**対象本文**
►

県24年度当初予算案 過去最大6280億円

和歌山県は14日、2024年度当初予算案を発表した。一般会計は総額6280億340万円(前年度比2・3%増)で過去最大規模。学校給食費の無償化や林道整備などの第一次産業対策、成長産業の創出などの施策に重点的に取り組み、人々が希望を持って生き生きと暮らせるウェルビーイングな県の実現を目指すとしている。22日開会の2月定例県議会に提案する。

岸本周平知事にとって2回目の当初予算編成だが、23年度は就任前から県庁内で検討されてきた事業に大きな変更は加えなかったため、実質的には、今回が全面的に自身のカラーを反映させた最初の予算案となる。

各部局で事業の優先順位を見直し、より効果や必要性の高い事業に組み替える「部局マネジメント枠」を設定し、15%マイナスのシーリングをかけた上で、5%相当分を重点施策推進枠とした。

重点施策は、①共働き・共育て・こどもまんなか社会の推進②成長産業の創出③農林水産業、観光産業をはじめとする地域産業の強化④人口減少下におけるまちづくり⑤安全・安心で心豊かに暮らせる社会づくり――の5項目。

岸本知事は、公債費や人件費、社会保障関係経費が今後、大幅に増加することが見込まれ、財政状況は厳しいとの認識を示したが、「賢いやりくりの中で攻めの投資もしていきたいという予算になっている」と話した。

予算規模については、コスモパーク加太(和歌山市)に関する県土地開発公社の借入金を代位弁済する費用として231億円を計上している特殊要因があり、これを除くと6049億円で、過去3番目の規模となる。

 

 

■歳入

県税収入などの自主財源は2851億円で全体の45・4%を占め、依存財源は3429億円。

自主財源のうち県税収入は前年度比4・1%減の942億円。個人県民税は18億円(5・6%)減の302億円だが、国の税制改正による定額減税が行われるためで、減収分の22億円は地方特例交付金で補填(ほてん)される見込み。地方消費税は7・0%減の205億円、自動車税は1・1%増の119億円などとなっている。

依存財源は、県税収入の減少などに伴い、地方交付税と臨時財政対策債を合わせた実質的な地方交付税が0・9%増の1852億円。国庫支出金は、新型コロナ対策の緊急包括支援交付金の大幅減少などにより、19・7%減の793億円。

県債発行額は4・4%増の566億円で、県債依存度は0・2㌽増の9・0%。24年度末の県債残高は、1・3%減の1兆777億円となる見込み。地方交付税で措置される臨財債を除くと、県民1人当たり85・2万円の借金となる。

収支不足の49億円は県債管理基金の取り崩しで対応。同基金と財政調整基金の24年度末残高は合計187億円を見込んでいる。

■歳出

義務的経費は5・6%増の2358億円で、歳出全体の37・5%を占める。うち人件費は、人事委員会勧告に伴う給与改定や定年引き上げによる退職者の増加などにより4・8%増の1383億円。県債の返済に充てる公債費は、7・0%増の767億円となっている。

◄

予算案の記事について、「和歌山県は14日、2024年」という語句を含む箇所から書き始め、「予算になっている」と話した。」の後で止めて、原文のとおりに書き写してください。 これらの行は、予算案の記事とは別の出典から採られたものです。

[データセット項目]
►

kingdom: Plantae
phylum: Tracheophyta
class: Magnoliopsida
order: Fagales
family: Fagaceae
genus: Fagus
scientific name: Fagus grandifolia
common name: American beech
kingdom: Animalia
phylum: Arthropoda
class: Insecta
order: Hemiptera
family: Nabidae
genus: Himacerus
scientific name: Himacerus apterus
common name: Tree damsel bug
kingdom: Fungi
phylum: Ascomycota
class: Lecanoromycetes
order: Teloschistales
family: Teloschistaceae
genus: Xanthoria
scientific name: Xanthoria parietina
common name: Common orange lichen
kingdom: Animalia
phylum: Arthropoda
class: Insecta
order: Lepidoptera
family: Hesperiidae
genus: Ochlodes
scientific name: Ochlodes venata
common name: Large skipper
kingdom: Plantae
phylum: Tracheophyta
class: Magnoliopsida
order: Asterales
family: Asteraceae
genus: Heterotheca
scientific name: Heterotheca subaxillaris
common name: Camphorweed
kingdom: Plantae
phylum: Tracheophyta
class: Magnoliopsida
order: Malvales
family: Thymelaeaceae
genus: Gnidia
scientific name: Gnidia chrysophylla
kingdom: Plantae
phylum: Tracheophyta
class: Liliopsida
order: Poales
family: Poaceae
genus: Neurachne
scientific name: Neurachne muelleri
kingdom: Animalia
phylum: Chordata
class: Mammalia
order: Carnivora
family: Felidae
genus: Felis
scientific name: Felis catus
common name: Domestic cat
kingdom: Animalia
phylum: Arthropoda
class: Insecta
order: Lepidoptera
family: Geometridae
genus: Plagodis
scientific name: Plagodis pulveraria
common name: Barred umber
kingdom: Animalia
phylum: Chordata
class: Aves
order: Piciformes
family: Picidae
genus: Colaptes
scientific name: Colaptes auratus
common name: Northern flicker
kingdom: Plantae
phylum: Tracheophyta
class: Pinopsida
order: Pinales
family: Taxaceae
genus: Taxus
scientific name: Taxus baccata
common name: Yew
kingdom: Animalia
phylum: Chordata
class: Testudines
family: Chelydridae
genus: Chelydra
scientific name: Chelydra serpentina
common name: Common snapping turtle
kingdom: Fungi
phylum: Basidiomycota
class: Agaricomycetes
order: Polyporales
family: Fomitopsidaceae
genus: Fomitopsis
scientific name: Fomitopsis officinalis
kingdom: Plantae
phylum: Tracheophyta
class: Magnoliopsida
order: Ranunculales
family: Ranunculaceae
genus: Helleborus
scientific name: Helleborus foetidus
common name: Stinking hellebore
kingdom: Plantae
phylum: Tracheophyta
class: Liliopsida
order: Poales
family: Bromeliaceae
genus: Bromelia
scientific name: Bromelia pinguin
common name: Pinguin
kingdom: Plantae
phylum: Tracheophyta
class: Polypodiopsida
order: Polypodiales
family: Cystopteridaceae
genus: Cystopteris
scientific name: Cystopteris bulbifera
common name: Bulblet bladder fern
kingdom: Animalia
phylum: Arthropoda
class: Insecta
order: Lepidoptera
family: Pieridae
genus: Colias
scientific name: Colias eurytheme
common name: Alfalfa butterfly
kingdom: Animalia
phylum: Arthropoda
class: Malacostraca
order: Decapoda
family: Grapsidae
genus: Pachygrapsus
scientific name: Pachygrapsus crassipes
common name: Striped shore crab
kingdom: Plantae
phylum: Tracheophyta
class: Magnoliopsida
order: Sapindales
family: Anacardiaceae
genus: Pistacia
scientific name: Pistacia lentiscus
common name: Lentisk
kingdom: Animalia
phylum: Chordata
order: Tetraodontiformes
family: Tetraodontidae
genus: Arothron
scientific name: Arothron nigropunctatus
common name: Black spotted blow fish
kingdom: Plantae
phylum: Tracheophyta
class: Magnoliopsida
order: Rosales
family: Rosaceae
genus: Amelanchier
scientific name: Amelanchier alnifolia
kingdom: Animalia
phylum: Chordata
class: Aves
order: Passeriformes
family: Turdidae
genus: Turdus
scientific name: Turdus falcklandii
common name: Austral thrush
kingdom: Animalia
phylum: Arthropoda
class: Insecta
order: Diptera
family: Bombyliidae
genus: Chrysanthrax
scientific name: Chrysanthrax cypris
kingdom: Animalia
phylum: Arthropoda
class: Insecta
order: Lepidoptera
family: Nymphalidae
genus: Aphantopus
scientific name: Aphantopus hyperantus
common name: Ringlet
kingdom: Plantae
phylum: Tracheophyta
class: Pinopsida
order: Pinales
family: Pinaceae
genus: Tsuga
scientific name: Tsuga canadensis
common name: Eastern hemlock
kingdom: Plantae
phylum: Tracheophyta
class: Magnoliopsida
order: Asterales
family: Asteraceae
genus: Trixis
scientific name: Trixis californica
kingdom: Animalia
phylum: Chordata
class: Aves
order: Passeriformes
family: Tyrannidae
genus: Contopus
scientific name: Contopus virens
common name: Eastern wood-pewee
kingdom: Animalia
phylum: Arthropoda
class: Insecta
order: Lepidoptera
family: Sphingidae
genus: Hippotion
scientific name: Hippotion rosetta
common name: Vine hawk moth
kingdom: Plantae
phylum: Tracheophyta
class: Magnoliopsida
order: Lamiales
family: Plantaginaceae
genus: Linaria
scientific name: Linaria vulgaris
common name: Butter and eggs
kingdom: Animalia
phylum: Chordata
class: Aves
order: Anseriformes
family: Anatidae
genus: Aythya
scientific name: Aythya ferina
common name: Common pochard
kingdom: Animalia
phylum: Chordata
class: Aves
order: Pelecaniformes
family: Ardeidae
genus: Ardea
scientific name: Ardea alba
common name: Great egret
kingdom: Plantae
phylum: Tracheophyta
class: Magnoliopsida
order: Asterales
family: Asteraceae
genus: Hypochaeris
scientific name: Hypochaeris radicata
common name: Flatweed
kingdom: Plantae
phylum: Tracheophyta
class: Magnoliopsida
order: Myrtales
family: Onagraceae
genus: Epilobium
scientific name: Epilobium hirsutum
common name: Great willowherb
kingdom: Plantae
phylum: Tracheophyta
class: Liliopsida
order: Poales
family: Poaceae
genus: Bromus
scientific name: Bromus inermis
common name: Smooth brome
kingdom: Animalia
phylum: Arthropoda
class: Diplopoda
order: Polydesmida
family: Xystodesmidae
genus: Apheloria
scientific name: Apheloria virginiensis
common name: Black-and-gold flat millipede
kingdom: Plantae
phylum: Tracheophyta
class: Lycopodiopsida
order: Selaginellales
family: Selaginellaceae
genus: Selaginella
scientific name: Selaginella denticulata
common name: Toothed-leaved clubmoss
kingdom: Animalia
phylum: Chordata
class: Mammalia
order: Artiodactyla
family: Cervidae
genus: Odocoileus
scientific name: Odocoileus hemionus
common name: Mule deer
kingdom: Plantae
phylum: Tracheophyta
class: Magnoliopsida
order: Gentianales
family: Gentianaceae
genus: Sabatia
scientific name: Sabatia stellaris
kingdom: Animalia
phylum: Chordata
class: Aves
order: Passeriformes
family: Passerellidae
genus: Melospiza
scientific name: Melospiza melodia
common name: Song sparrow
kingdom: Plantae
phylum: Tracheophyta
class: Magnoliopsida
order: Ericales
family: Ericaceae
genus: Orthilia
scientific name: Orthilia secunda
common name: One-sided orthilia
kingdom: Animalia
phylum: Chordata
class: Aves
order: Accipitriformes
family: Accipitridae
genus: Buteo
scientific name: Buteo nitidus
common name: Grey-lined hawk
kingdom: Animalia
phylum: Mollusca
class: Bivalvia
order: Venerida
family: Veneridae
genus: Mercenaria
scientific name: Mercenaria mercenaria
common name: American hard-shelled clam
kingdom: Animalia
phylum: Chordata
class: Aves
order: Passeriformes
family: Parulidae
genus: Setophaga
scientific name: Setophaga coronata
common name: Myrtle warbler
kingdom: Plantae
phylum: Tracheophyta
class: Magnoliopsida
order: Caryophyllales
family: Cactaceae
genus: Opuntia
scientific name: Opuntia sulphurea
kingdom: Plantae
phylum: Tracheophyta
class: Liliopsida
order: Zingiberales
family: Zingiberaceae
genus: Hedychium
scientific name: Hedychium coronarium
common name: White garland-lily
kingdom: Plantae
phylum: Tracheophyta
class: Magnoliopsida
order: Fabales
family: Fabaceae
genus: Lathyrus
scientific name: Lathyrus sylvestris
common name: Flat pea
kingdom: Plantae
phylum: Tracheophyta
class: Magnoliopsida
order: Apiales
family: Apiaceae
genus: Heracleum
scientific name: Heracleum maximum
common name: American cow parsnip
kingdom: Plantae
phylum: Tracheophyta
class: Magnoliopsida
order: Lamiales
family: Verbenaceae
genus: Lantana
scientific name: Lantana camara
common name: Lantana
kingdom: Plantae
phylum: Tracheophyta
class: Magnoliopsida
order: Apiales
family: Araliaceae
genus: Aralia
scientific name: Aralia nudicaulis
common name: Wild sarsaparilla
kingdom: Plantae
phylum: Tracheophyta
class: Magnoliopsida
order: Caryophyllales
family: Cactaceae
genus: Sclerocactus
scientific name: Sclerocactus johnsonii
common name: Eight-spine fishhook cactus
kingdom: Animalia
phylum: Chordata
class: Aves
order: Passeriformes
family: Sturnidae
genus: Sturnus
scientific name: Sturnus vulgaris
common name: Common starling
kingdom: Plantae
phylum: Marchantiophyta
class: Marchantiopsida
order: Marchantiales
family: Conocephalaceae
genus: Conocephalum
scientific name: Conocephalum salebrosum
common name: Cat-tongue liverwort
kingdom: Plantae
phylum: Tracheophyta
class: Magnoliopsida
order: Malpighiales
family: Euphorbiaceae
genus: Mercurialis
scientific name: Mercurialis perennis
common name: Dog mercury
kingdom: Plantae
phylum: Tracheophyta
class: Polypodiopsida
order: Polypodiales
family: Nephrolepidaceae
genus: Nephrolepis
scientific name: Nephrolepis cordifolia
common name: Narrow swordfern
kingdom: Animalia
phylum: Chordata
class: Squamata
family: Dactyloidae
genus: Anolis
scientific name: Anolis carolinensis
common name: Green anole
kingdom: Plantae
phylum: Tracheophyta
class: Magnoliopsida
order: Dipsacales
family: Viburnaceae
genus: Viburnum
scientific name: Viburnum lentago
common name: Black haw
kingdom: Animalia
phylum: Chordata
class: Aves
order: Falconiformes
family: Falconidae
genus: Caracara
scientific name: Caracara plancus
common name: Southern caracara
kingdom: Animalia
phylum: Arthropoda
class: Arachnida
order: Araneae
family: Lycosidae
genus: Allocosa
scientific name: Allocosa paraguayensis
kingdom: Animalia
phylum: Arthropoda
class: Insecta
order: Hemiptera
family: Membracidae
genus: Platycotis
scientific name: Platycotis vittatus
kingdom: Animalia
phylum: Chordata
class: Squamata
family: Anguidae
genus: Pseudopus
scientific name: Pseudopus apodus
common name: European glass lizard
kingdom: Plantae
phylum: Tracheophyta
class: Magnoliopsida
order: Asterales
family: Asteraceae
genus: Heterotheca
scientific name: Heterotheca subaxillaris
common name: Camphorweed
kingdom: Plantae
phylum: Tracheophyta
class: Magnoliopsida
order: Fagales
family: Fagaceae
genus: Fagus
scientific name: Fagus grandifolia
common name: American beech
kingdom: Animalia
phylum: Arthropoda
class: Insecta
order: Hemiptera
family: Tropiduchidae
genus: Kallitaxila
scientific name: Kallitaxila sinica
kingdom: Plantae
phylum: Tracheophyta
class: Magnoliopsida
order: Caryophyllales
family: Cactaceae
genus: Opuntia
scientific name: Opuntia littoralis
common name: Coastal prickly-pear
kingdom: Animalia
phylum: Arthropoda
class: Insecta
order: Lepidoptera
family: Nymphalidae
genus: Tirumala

◄

**課題の解答**
和歌山県は14日、2024年度当初予算案を発表した。一般会計は総額6280億340万円(前年度比2・3%増)で過去最大規模。学校給食費の無償化や林道整備などの第一次産業対策、成長産業の創出などの施策に重点的に取り組み、人々が希望を持って生き生きと暮らせるウェルビーイングな県の実現を目指すとしている。22日開会の2月定例県議会に提案する。

岸本周平知事にとって2回目の当初予算編成だが、23年度は就任前から県庁内で検討されてきた事業に大きな変更は加えなかったため、実質的には、今回が全面的に自身のカラーを反映させた最初の予算案となる。

各部局で事業の優先順位を見直し、より効果や必要性の高い事業に組み替える「部局マネジメント枠」を設定し、15%マイナスのシーリングをかけた上で、5%相当分を重点施策推進枠とした。

重点施策は、①共働き・共育て・こどもまんなか社会の推進②成長産業の創出③農林水産業、観光産業をはじめとする地域産業の強化④人口減少下におけるまちづくり⑤安全・安心で心豊かに暮らせる社会づくり――の5項目。

岸本知事は、公債費や人件費、社会保障関係経費が今後、大幅に増加することが見込まれ、財政状況は厳しいとの認識を示したが、「賢いやりくりの中で攻めの投資もしていきたいという予算になっている」と話した。